Formulae that depend on other formulae containing a lookup function will not wait before evaluating. Consider the following scenario of two Form Variables:
Variable A has the formula: Variable B + 1
Variable B has the formula: lookup(“listA”, “Title”, “Task1”, “ID”)
Variable A depends upon Variable B, however an individual formula only waits until all endogenous lookup functions are complete before evaluating. The result is that Variable A will momentarily evaluate to ‘1’, as Variable B has not yet completed. When Variable B does complete, it notifies Variable A to re-calculate, at which time Variable A displays the complete value of: ‘<Variable B’s lookup value> + 1’.
If you have multiple, dependent lookup formulae and require all lookup functions to be complete before displaying a result to the user, utilize a single formula with nested or chained lookup functions.
The lookup function performs the lookup of SharePoint data as the current user. Therefore, if the user filling out a Nintex Form does not have the necessary SharePoint access to the list or list item(s), the lookup function will not return any data.
Lookup functions can be nested inside of other lookup functions. Lookup functions will evaluate inside out, (for example, a lookup function inside another lookup function will evaluate first) to maintain formula correctness.

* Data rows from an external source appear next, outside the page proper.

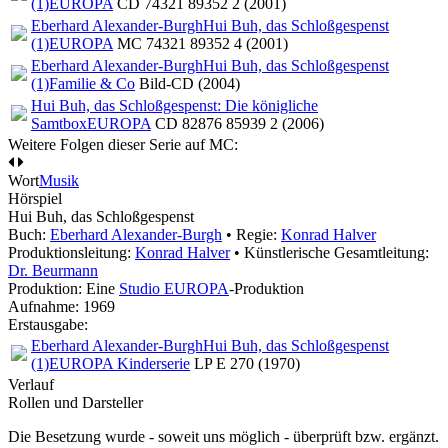
(1)
EUROPA
CD 74321 89352 2 (2001)
Eberhard Alexander-Burgh
Hui Buh, das Schloßgespenst
(1)
EUROPA
MC 74321 89352 4 (2001)
Eberhard Alexander-Burgh
Hui Buh, das Schloßgespenst
(1)
Familie & Co
Bild-CD (2004)
Hui Buh, das Schloßgespenst: Die königliche
Samtbox
EUROPA
CD 82876 85939 2 (2006)
Weitere Folgen dieser Serie auf MC:
Wort
Musik
Hörspiel
Hui Buh, das Schloßgespenst
Buch:
Eberhard Alexander-Burgh
• Regie:
Konrad Halver
Produktionsleitung:
Konrad Halver
• Künstlerische Gesamtleitung:
Dr. Beurmann
Produktion: Eine
Studio EUROPA
-Produktion
Aufnahme:
1969
Erstausgabe:
Eberhard Alexander-Burgh
Hui Buh, das Schloßgespenst
(1)
EUROPA Kinderserie
LP E 270 (1970)
Verlauf
Rollen und Darsteller
Die Besetzung wurde - soweit uns möglich -
überprüft bzw. ergänzt
.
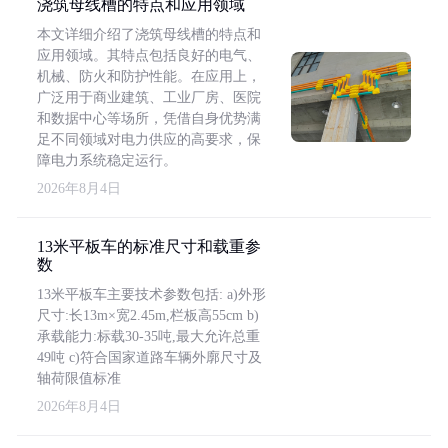
浇筑母线槽的特点和应用领域
本文详细介绍了浇筑母线槽的特点和
应用领域。其特点包括良好的电气、
机械、防火和防护性能。在应用上，
广泛用于商业建筑、工业厂房、医院
和数据中心等场所，凭借自身优势满
足不同领域对电力供应的高要求，保
障电力系统稳定运行。
2026年8月4日
13米平板车的标准尺寸和载重参
数
13米平板车主要技术参数包括: a)外形
尺寸:长13m×宽2.45m,栏板高55cm b)
承载能力:标载30-35吨,最大允许总重
49吨 c)符合国家道路车辆外廓尺寸及
轴荷限值标准
2026年8月4日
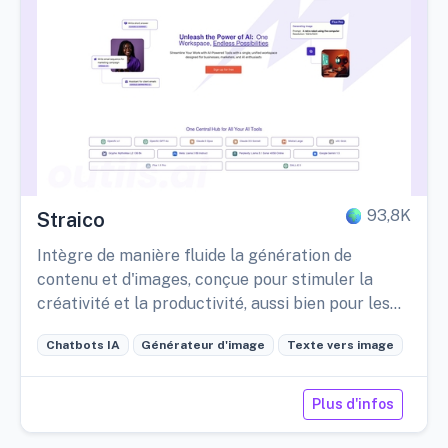
93,8K
Straico
Intègre de manière fluide la génération de
contenu et d'images, conçue pour stimuler la
créativité et la productivité, aussi bien pour les
particuliers que pour les entreprises.
Chatbots IA
Générateur d'image
Texte vers image
Plus d'infos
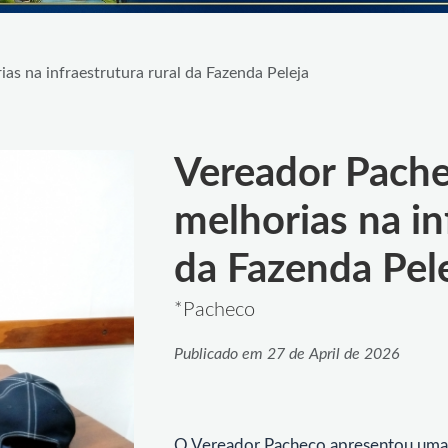
as na infraestrutura rural da Fazenda Peleja
Vereador Pachec
melhorias na in
da Fazenda Pel
*Pacheco
Publicado em 27 de April de 2026
O Vereador Pacheco apresentou uma i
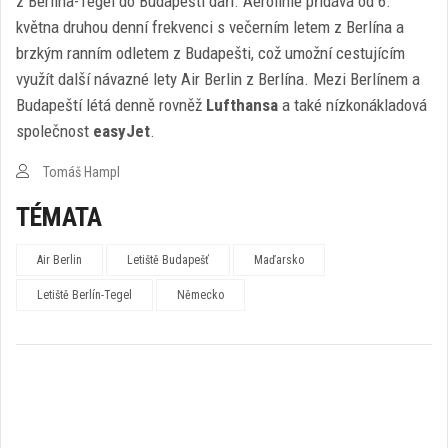
z Berlína-Tegel do Budapešti daří. Aerolinie přidává od 6.
května druhou denní frekvenci s večerním letem z Berlína a
brzkým ranním odletem z Budapešti, což umožní cestujícím
využít další návazné lety Air Berlin z Berlína. Mezi Berlínem a
Budapeští létá denně rovněž
Lufthansa
a také nízkonákladová
společnost
easyJet
.
Tomáš Hampl
TÉMATA
Air Berlin
Letiště Budapešť
Maďarsko
Letiště Berlín-Tegel
Německo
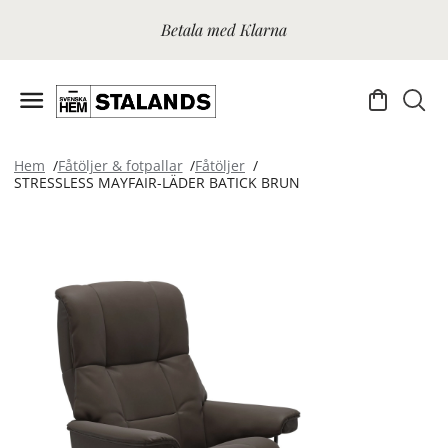
Betala med Klarna
Hem
Fåtöljer & fotpallar
Fåtöljer
STRESSLESS MAYFAIR-LÄDER BATICK BRUN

As a form designer, be mindful not to construct a formula which contains a circular reference. A circular reference is where a formula is dependent on another formula to complete, but that formula depends upon the original formula completing.
If a circular reference is accidentally configured, the lookup function will stop evaluating after a fixed number of cycles.
To help with troubleshooting issues, preview your Nintex Form and press F12 to open the IE developer toolbar. Next, click on the Script tab and ensure that the Console tab on the right is selected. Refresh your preview window by right clicking and selecting Refresh.Logging will appear in the window, and help you to troubleshoot common misconfiguration/data access issues.